Mum Carmel said that, although it was breaking protocol, she thought it had shown “a lot of initiative”.
“He wanted to do it himself: he helped me grow the flowers and, when we were picking some for an aunty, he said, ‘I’d like to give some of those to the Queen’.
“I thought it was something special … to think a child at that age can do things off his own bat, so to speak.”
Prince Charles has also been a return visitor to Tamworth.
Goonoo Goonoo Station was a favourite spot, as reported in The Canberra Times on September 8, 1985, in a story about the station changing hands in a $5.2 million auction “hailed as the most historic of the century”.
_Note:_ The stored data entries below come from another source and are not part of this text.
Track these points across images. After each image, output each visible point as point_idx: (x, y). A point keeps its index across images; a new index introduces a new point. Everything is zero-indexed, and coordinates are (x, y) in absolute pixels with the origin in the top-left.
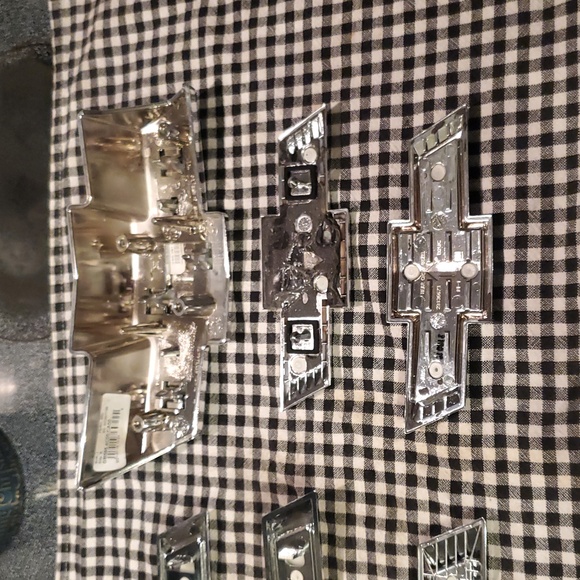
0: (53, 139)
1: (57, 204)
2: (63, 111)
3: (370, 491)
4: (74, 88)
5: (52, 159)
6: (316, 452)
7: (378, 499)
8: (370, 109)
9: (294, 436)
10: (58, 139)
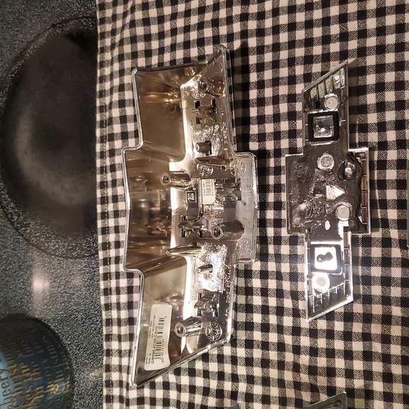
0: (98, 94)
1: (102, 147)
2: (107, 71)
3: (388, 390)
4: (116, 52)
5: (98, 111)
6: (336, 357)
7: (396, 398)
8: (385, 64)
9: (316, 342)
10: (102, 94)
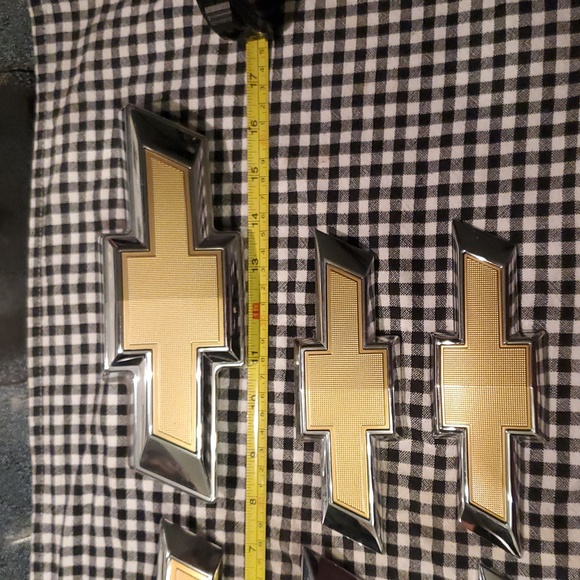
0: (34, 173)
1: (37, 242)
2: (47, 144)
3: (370, 562)
4: (60, 121)
5: (33, 195)
6: (313, 519)
7: (379, 571)
9: (290, 501)
10: (39, 173)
“Prince Charles stayed as a schoolboy and again as recently as 1974.
“The royal connection has led to its fair share of apocryphal stories, such as the fantasy that Queen Elizabeth and Prince Philip have stayed on the property and the myth that Charles swam in the swimming pool (‘it wasn't even built then’).
“But Prince Charles’s signed photograph is placed among a cluster in the drawing room, including one of Lord and Lady Casey and another of Queen Beatrix and Prince Claus of the Netherlands.”
Later, the Times ran a brief story with a photo of a “suntanned Prince Charles” who “had a smile and a wave for a group of girls waiting to see him as he left the aircraft at Sydney airport ... after spending part of his school holidays at Goonoo Goonoo cattle station near Tamworth.”